» Goal of the exercise:
Write out the entries below word for word, beginning at the line that contains "What is the minimum value for Score 1?" and continuing through the last line of the entries. Leave the pictures out.

┏━━

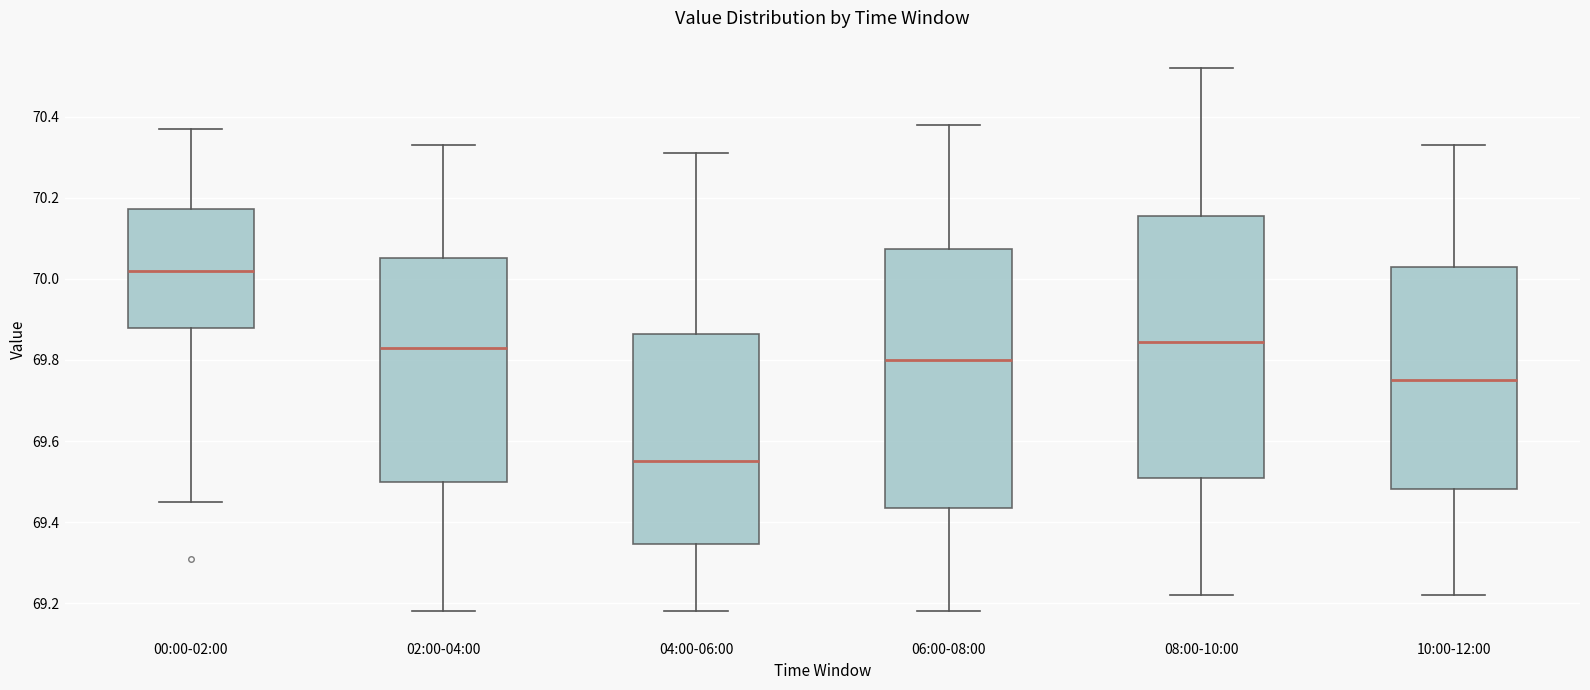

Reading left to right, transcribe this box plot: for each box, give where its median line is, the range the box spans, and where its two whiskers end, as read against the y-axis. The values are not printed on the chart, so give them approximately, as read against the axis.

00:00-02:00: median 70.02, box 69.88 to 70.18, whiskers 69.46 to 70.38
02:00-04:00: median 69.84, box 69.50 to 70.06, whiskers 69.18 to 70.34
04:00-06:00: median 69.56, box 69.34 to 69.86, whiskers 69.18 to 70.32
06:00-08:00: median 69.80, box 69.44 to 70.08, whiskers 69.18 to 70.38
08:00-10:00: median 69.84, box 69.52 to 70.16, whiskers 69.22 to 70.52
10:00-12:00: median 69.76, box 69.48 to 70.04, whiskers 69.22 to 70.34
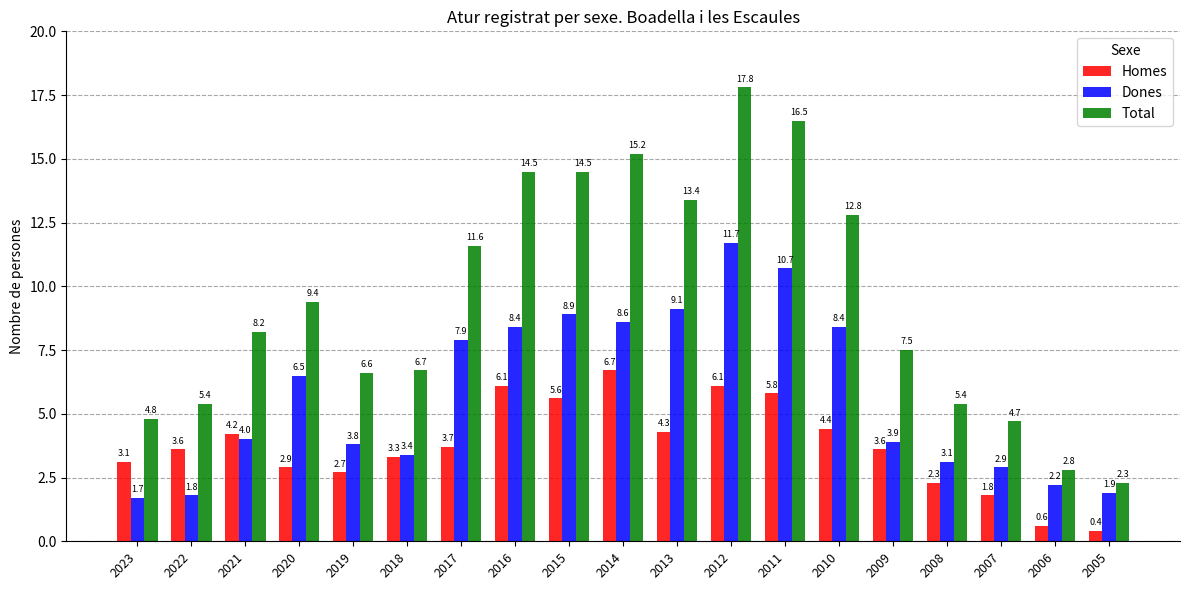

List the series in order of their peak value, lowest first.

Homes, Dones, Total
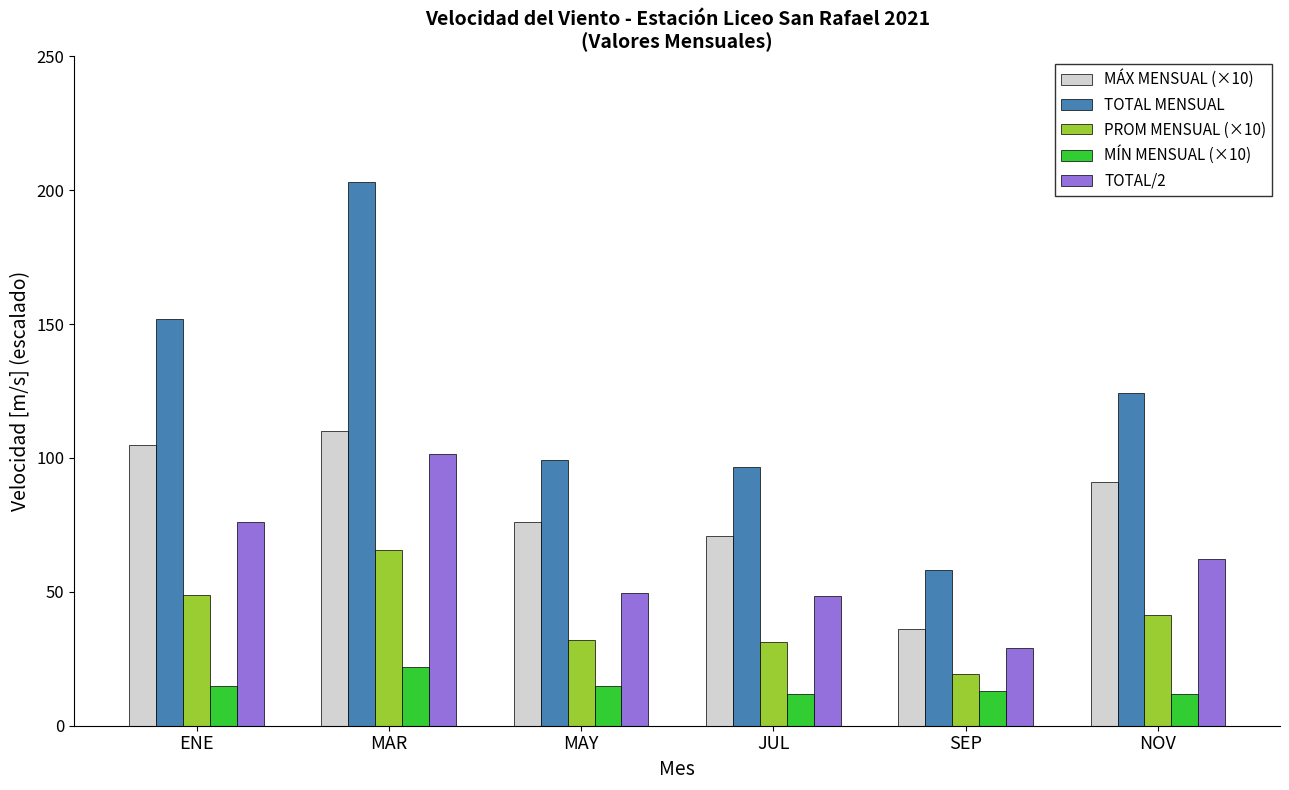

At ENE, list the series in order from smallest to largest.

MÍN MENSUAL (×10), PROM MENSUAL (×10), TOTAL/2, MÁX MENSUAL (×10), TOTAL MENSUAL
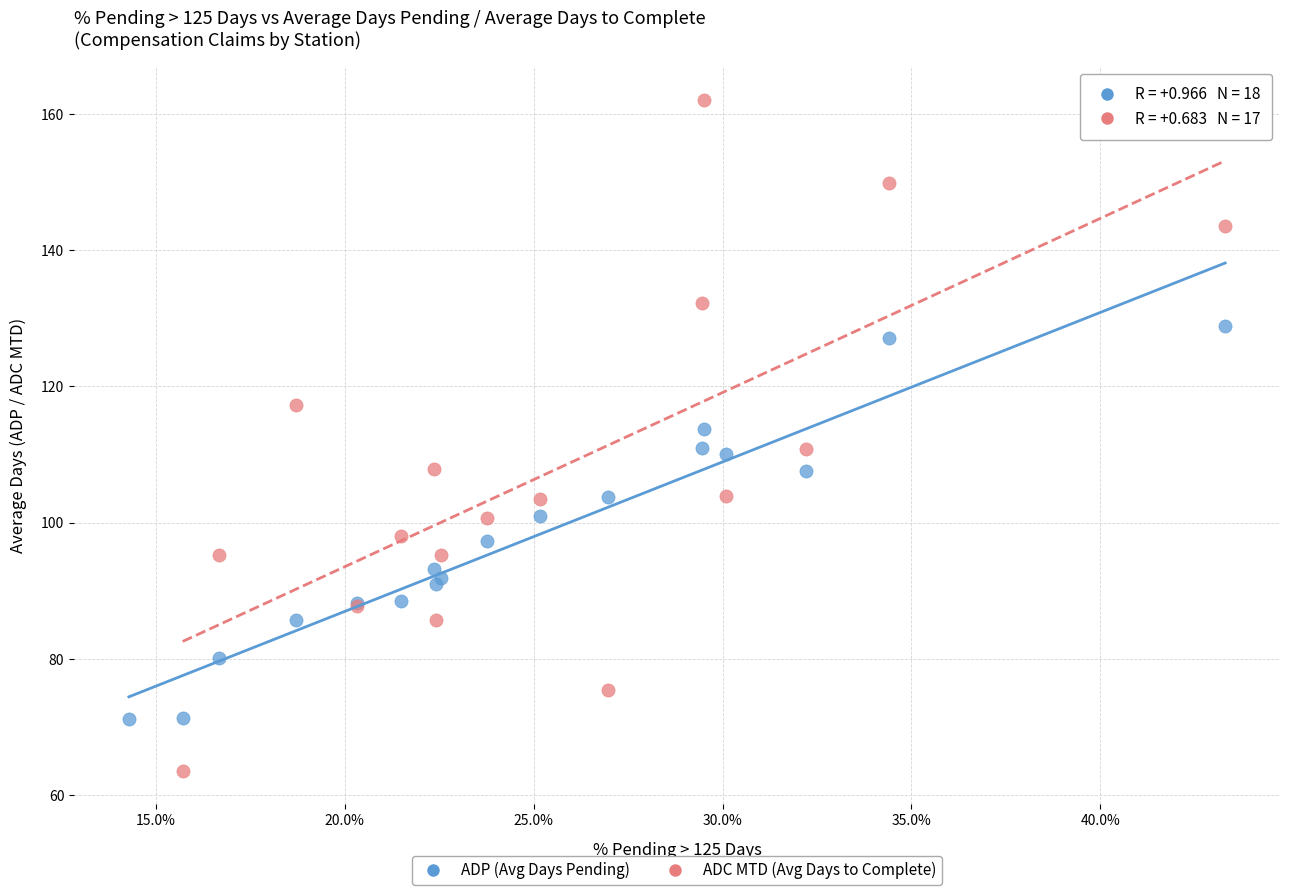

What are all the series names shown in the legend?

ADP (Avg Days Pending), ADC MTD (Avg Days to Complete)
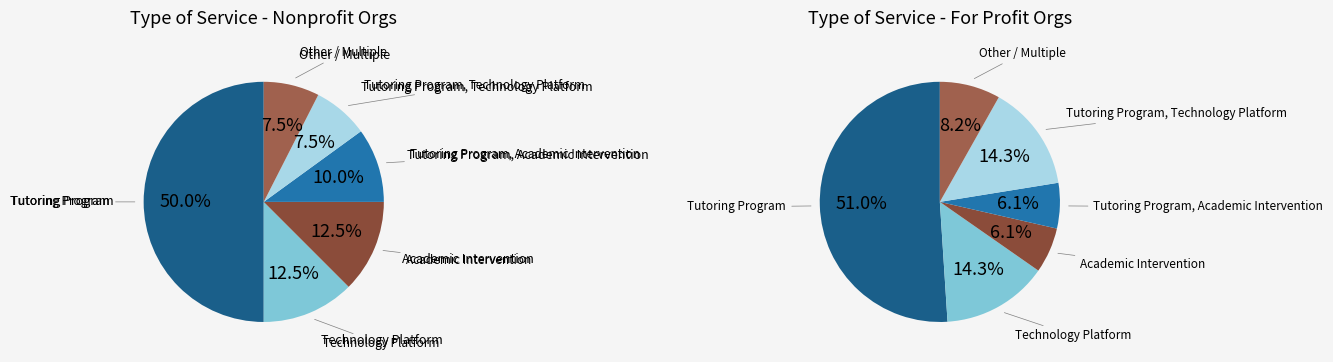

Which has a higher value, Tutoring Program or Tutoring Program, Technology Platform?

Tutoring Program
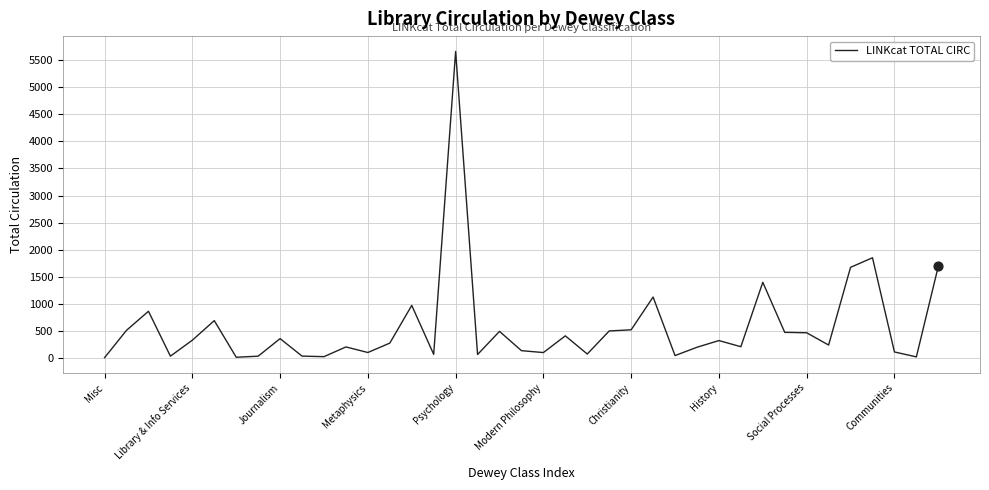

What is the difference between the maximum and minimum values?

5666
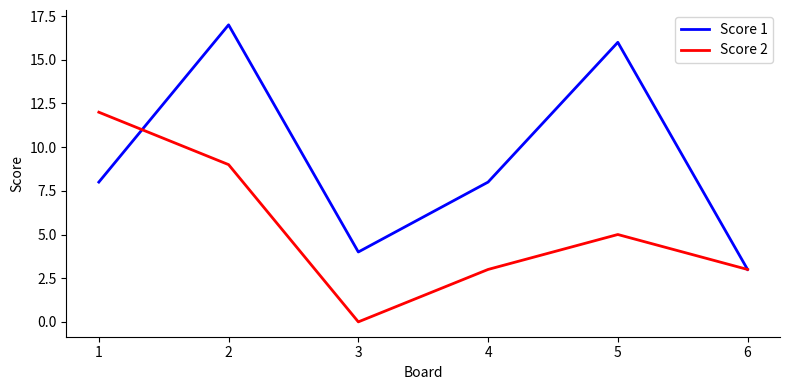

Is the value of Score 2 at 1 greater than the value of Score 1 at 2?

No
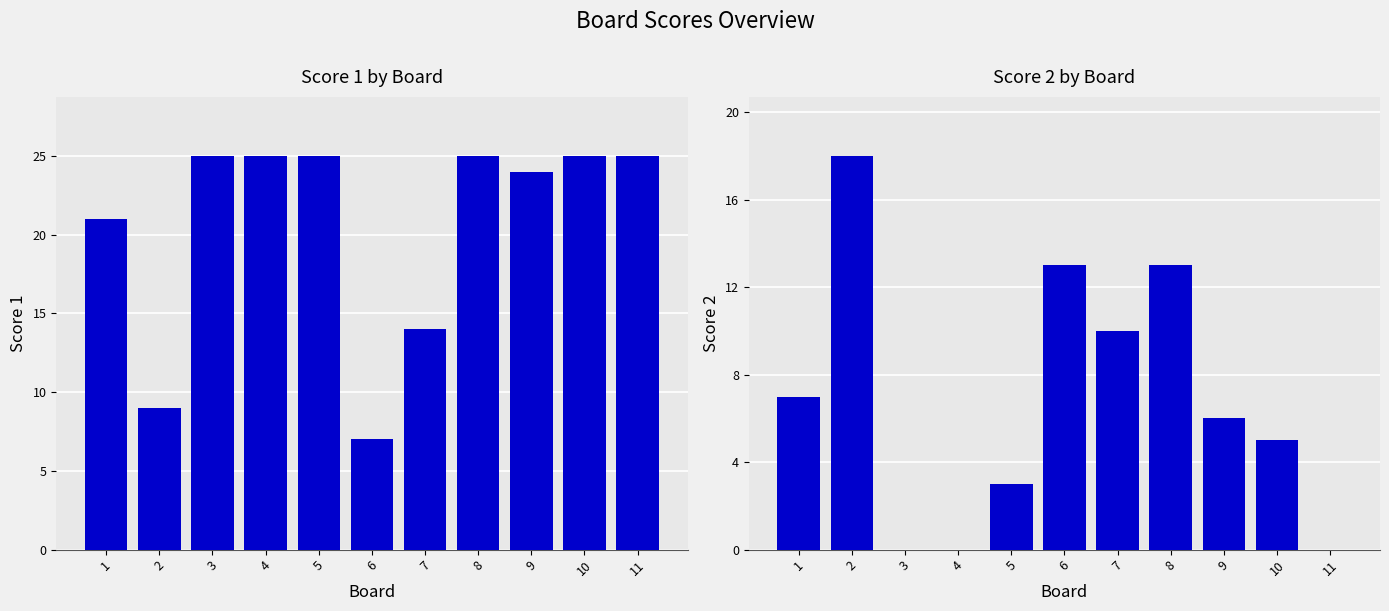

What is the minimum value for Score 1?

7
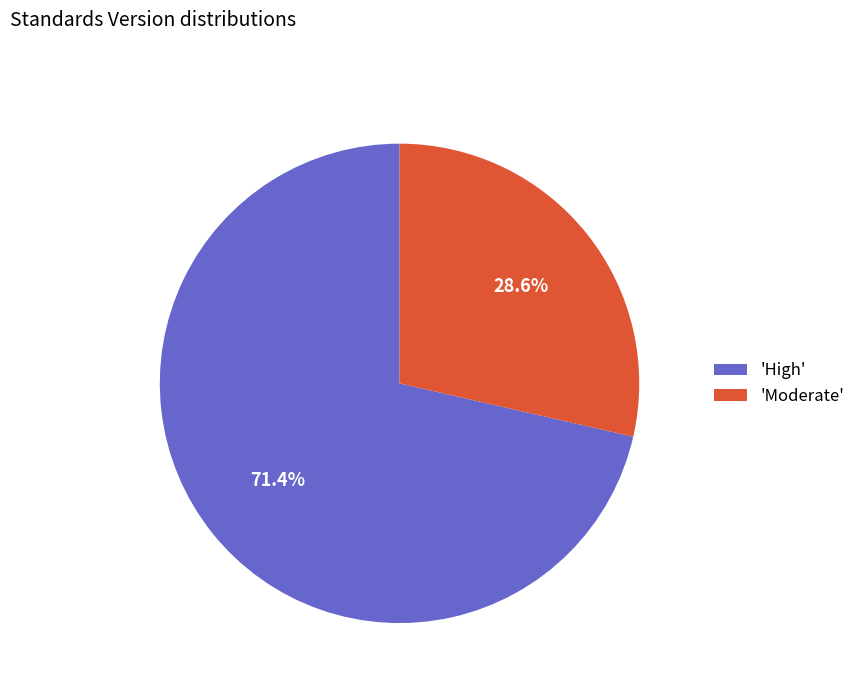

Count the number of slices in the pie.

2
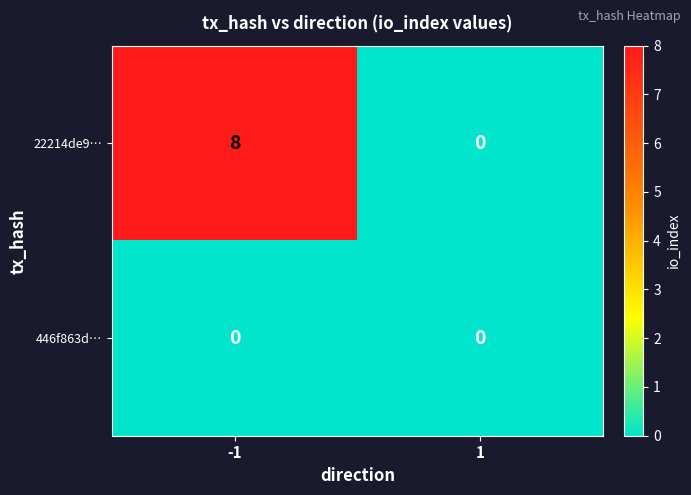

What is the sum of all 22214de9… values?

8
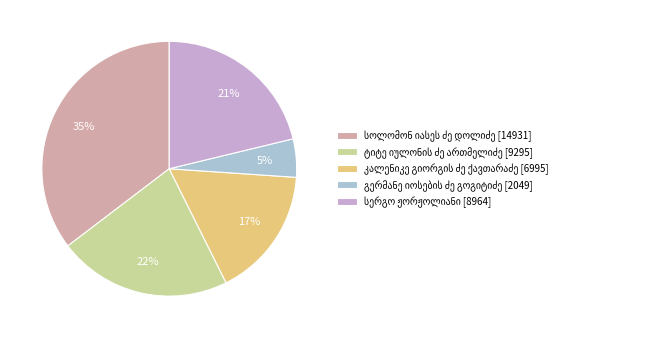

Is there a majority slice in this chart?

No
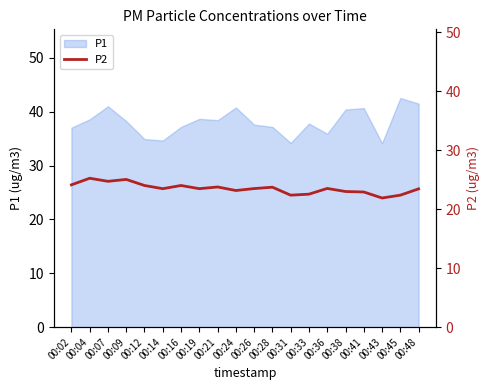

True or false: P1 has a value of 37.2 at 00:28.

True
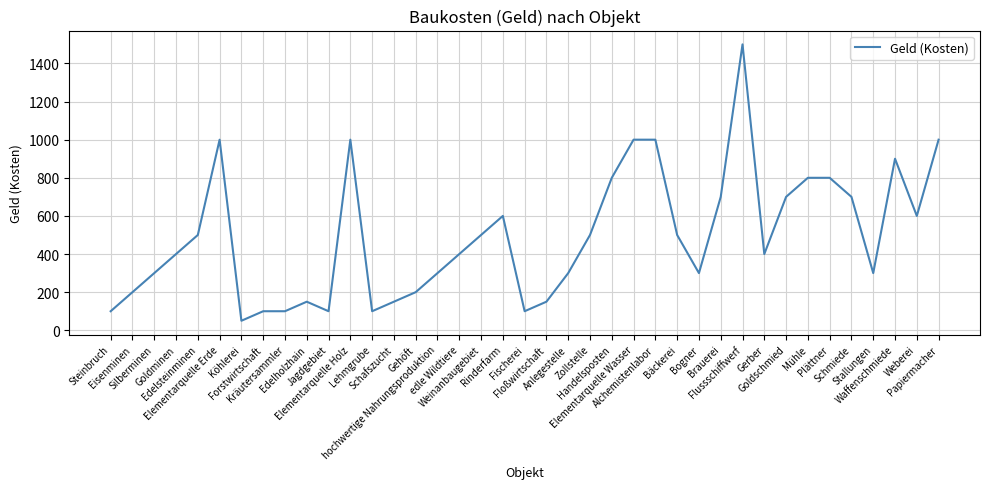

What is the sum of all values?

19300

┗━━

» Response below:
What is the minimum value for Score 1?

7

Count the number of slices in the pie.

2

What is the sum of all 22214de9… values?

8

Is there a majority slice in this chart?

No

True or false: P1 has a value of 37.2 at 00:28.

True

What is the sum of all values?

19300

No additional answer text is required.